▸ Work request:
Pick out each line in the records that contains the word "value", and copy those lines in full.

▸ Supplied material:
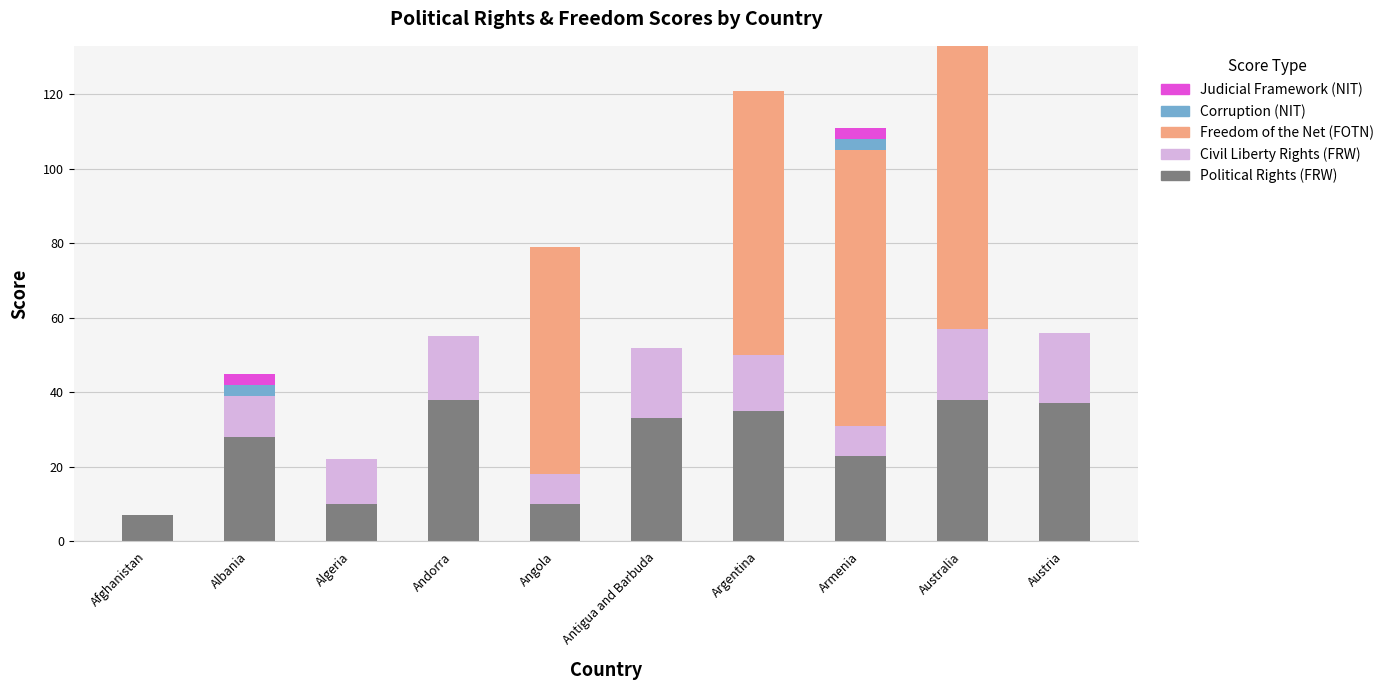

What is the maximum value for Political Rights (FRW)?

38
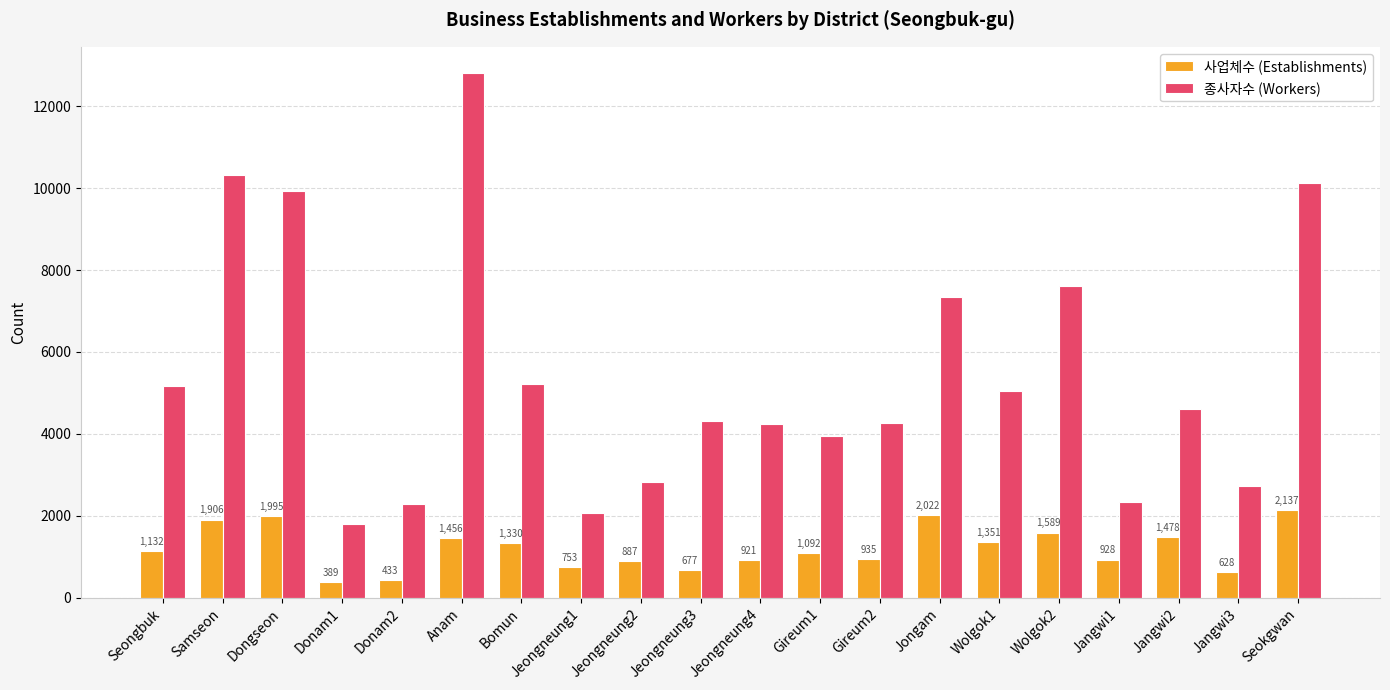

At which label does 종사자수 (Workers) first exceed 4599?

Seongbuk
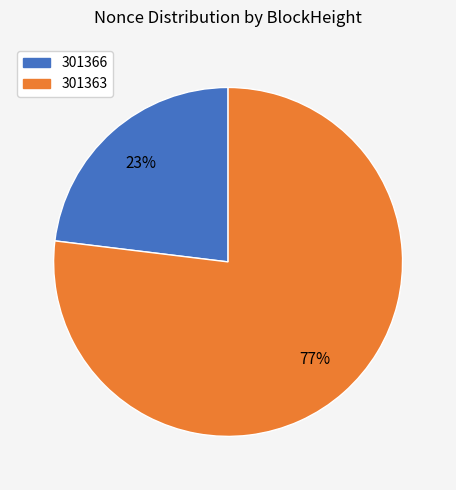

How many segments does this pie chart have?

2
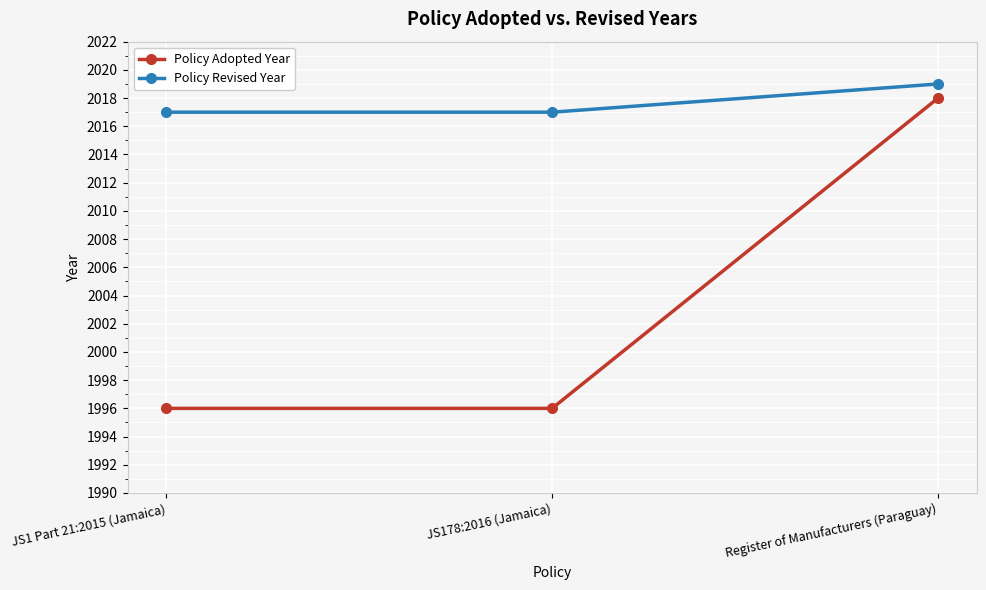

What is the total value across all series at JS178:2016 (Jamaica)?

4013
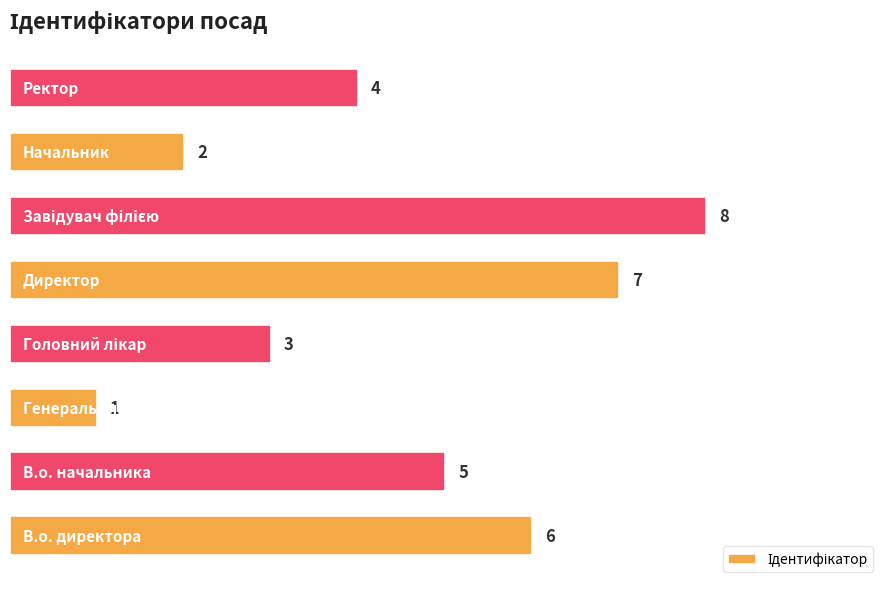

What is the maximum value shown in the chart?

8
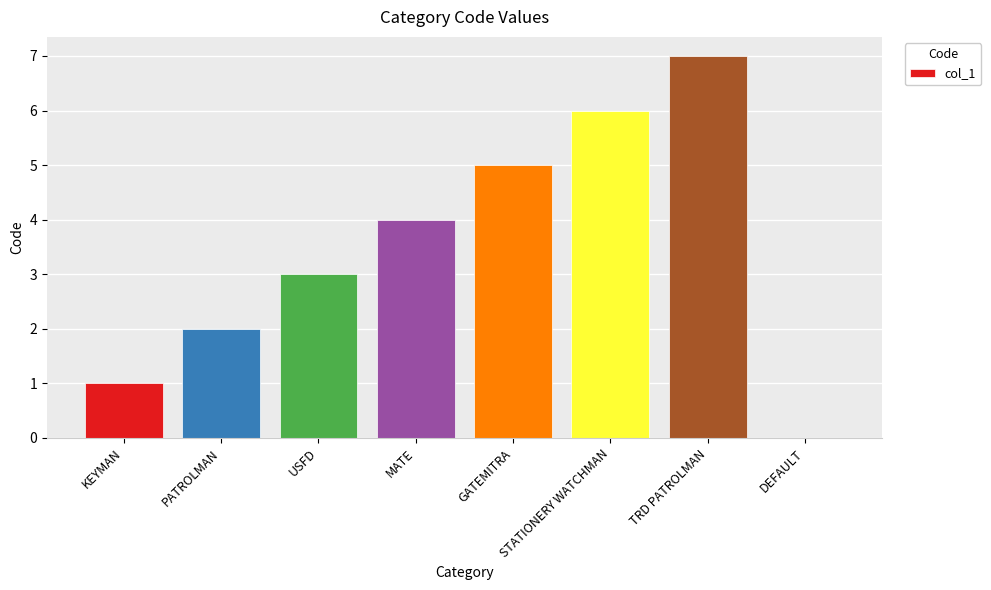

What is the greatest value displayed?

7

▸ Reply:
What is the maximum value for Political Rights (FRW)?
What is the total value across all series at JS178:2016 (Jamaica)?
What is the maximum value shown in the chart?
What is the greatest value displayed?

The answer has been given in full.